L’AKP et le gouver­ne­ment mènent une poli­tique déli­bé­rée d’avan­cée vers une guerre civile larvée entre l’Etat et ses irré­gu­liers contre le PKK, à l’ins­tar de ce qui exis­tait dans les années 90 afin mettre en échec la pous­sée démo­cra­tique dont le score du HDP en juin 2015 a été le symp­tôme. De fait, la direc­tion du HDP fait face à une situa­tion très compliquée. Après le massacre de Suruç, le HPG (aile mili­taire du PKK) a mené en Turquie plusieurs « opéra­tions » de « réponse » : l’éli­mi­na­tion de deux présu­més mili­tants de l’EI et de deux poli­ciers dans la commune de Ceylan­pi­nar. Il est notable qu’à cette occa­sion, Sela­hat­tin Demir­tas, co-président du HDP, candi­dat à la prési­den­tielle du parti et prin­ci­pale figure publique du parti, déclara « le sang ne lave pas le sang » et « regret­ter la mort de ces deux poli­ciers qui sont des enfants du peuple ». La direc­tion du HDP déve­loppe globa­le­ment un discours de « défense de la paix » face à l’es­ca­lade en cours.

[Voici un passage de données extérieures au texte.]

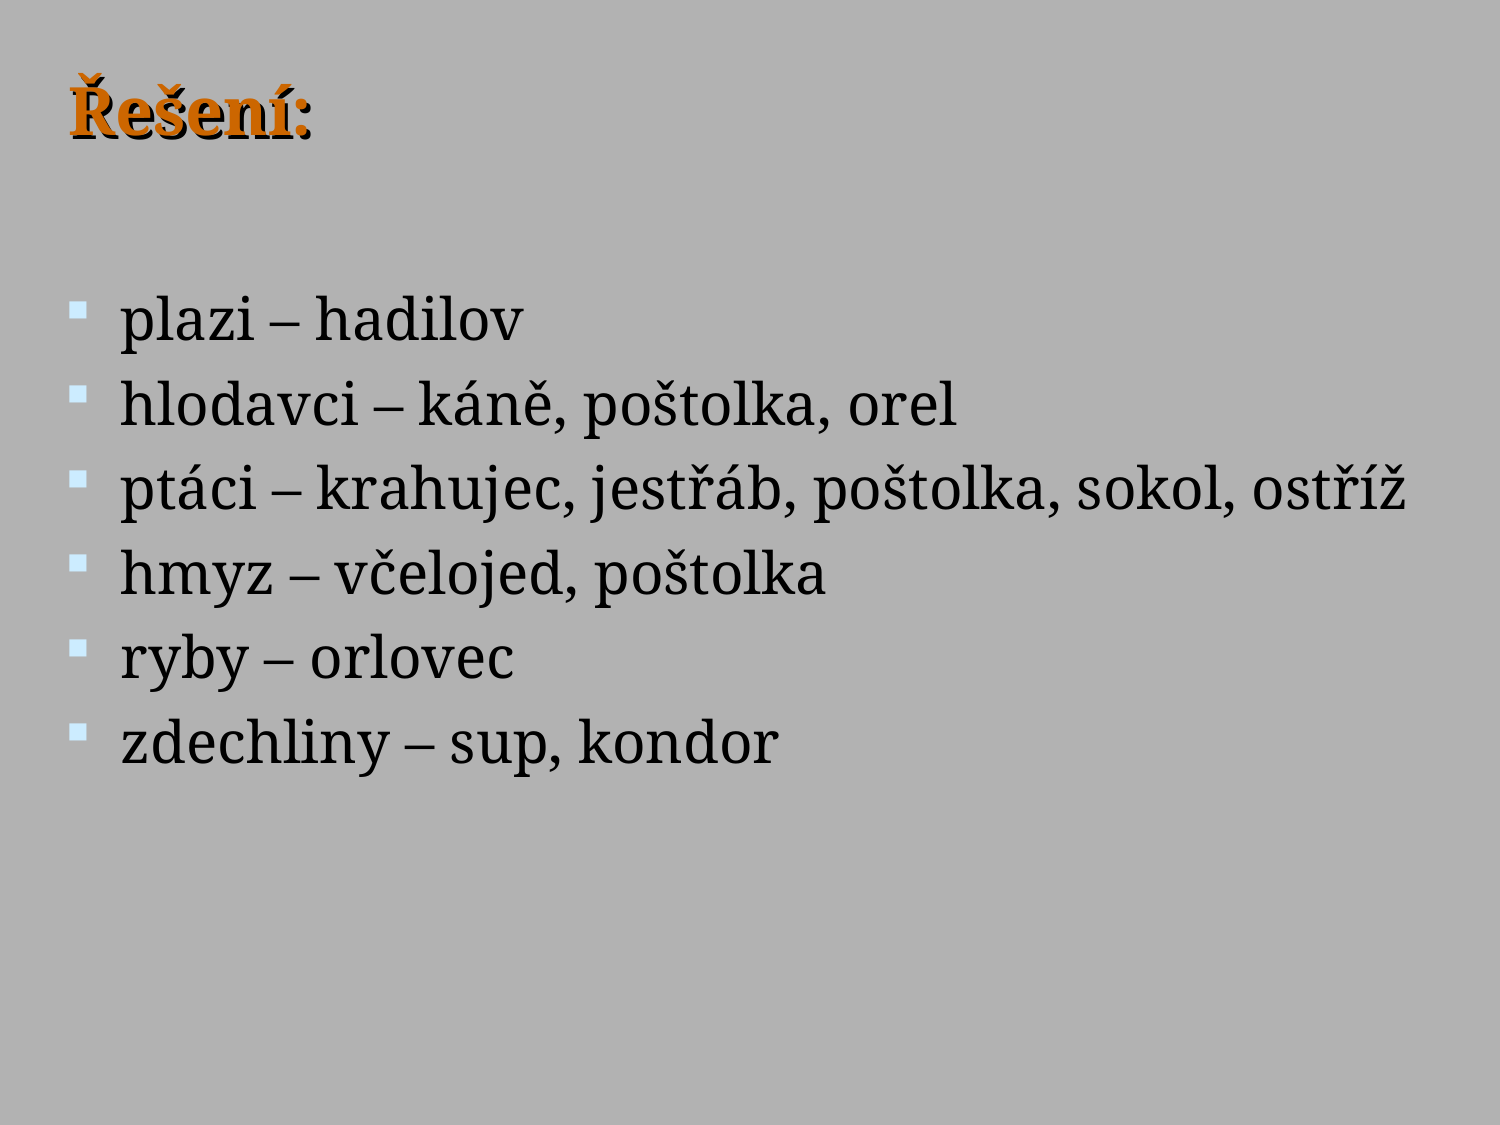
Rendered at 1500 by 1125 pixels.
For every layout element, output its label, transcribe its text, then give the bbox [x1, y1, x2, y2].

title Řešení: [53, 0, 1450, 218]
list plazi – hadilov hlodavci – káně, poštolka, orel ptáci – krahujec, jestřáb, poštolka, sokol, ostříž hmyz – včelojed, poštolka ryby – orlovec zdechliny – sup, kondor [49, 274, 1451, 1001]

Néan­moins, cette posi­tion devient de plus en plus diffi­cile à tenir alors que la logique de guerre initiée par le gouver­ne­ment turc se déploie (il est quasi­ment impos­sible que le PKK et le HPG ne lui répondent pas). Posi­tion d’au­tant plus diffi­cile à tenir que le gouver­ne­ment mène, comme indiqué plus haut, une poli­tique de répres­sion poli­tique accrue empê­chant tout discours contre l’évo­lu­tion en cours.

Depuis deux jours, la logique de « guerre civile larvée » prend encore une nouvelle dimen­sion avec la campagne pour l’in­ter­dic­tion du HDP (pour « soutien au terro­risme (sic) ») menée non seule­ment par le parti ultra­na­tio­na­liste du MHP mais égale­ment des publi­ca­tions inféo­dées au gouver­ne­ment. Le dimanche 26 juillet, Mustafa Şentop, vice-président de l’AKP a déclaré que le HDP condamne la terreur de l’EI mais ne dit rien sur le PKK en ajou­tant « Clai­re­ment, appe­ler au terro­risme et à la violence, être en rela­tion avec cela est une raison suffi­sante pour inter­dire un parti. En Europe, des partis sont fermés pour cette raison (…) De ce point de vu, j’ex­prime le fait que le HDP est à un carre­four très impor­tant et doit prendre une déci­sion ». Mustafa Şentop sait bien sûr qu’une telle rupture n’est pas possible (et nous rajou­te­rons pour notre part n’au­rait aucun sens poli­tique). En d’autres termes, au nom de « l’état de droit » , l’AKP et le gouver­ne­ment mettent leur pisto­let de caïds sur la tempe du HDP.

La défense de « la paix » en Turquie n’est pas aujourd’­hui un discours creux sur la paix civile ou paci­fiste mais un enjeu stra­té­gique. Cela signi­fie rester sur le terrain spéci­fique­ment poli­tique permet­tant la jonc­tion d’un mouve­ment kurde, en pleine évolu­tion, avec des secteurs démo­cra­tiques de la popu­la­tion turque, arti­cu­lée avec une pers­pec­tive de classe. Le retour à la guerre civile larvée dévo­rera les acquis fragiles précieux de ces dernières années en termes de conscience poli­tique. Cela serait désas­treux non seule­ment pour la Turquie mais égale­ment à une échelle plus large pour la région et au-delà.

La soli­da­rité inter­na­tio­na­liste doit dès lors se déve­lop­per sur deux axes : 1) le soutien au combat contre l’EI mené sur le terrain par les combat­tants kurdes, et non pas des conces­sions aux manœuvres du gouver­ne­ment turc 2) l’op­po­si­tion de la poli­tique répres­sive de guerre civile menée par le gouver­ne­ment turc et le soutien à la défense de « la paix » en Turquie.